**What to produce:** Among the records below, find the lines with the word "Passo" and copy them.
*** Dataset Section Begins ***
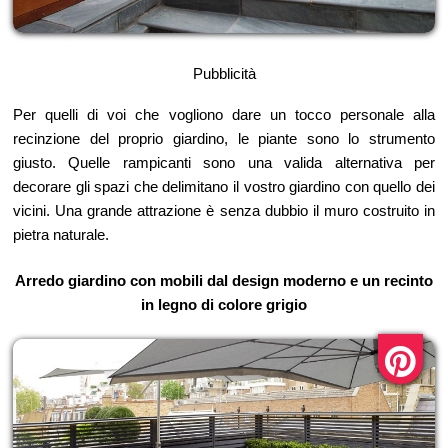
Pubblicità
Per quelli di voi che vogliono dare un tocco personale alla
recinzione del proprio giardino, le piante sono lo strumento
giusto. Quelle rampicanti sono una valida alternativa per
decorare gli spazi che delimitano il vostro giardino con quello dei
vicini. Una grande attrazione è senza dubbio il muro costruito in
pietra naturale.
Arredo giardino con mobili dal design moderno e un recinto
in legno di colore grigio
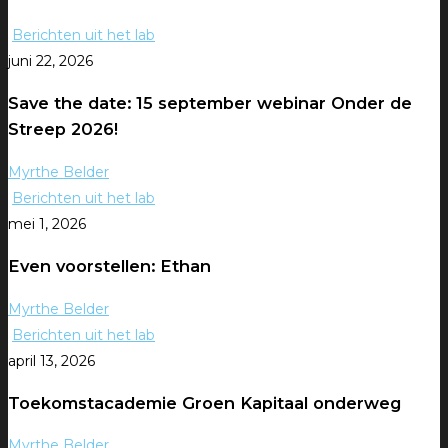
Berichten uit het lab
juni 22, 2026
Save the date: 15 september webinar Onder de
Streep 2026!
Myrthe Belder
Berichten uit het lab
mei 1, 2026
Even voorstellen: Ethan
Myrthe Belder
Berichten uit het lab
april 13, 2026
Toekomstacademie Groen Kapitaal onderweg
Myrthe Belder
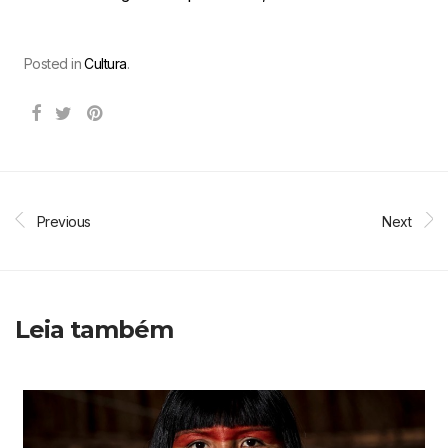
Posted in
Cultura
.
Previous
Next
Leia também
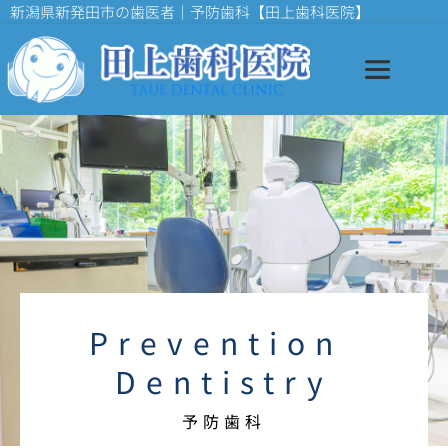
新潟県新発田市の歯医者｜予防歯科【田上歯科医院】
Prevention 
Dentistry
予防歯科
*** Dataset Section Ends ***
*** Dataset Section Begins ***
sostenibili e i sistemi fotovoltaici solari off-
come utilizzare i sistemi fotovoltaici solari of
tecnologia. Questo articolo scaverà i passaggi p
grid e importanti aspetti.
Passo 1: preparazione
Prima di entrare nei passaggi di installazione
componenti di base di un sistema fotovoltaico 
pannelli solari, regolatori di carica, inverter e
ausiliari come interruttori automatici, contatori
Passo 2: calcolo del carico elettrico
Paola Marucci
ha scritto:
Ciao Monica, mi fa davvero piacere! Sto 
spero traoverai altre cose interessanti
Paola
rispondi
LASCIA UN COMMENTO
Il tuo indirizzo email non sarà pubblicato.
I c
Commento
*** Dataset Section Ends ***
*** Dataset Section Begins ***
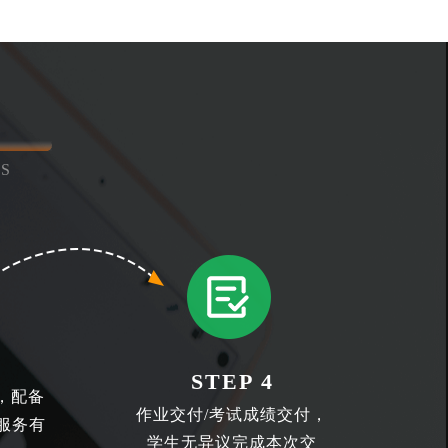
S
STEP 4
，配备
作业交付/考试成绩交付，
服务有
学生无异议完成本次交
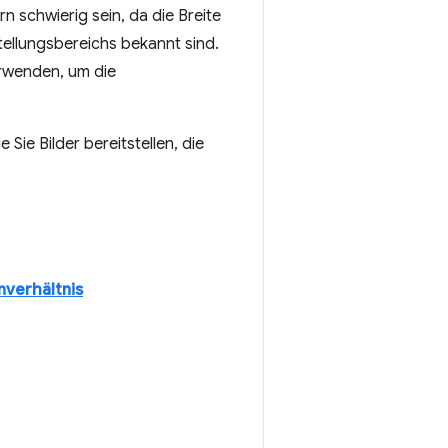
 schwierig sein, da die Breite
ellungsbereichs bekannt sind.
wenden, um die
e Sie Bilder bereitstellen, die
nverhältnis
*** Dataset Section Ends ***
**Answer:**
Passo 1: preparazione
Passo 2: calcolo del carico elettrico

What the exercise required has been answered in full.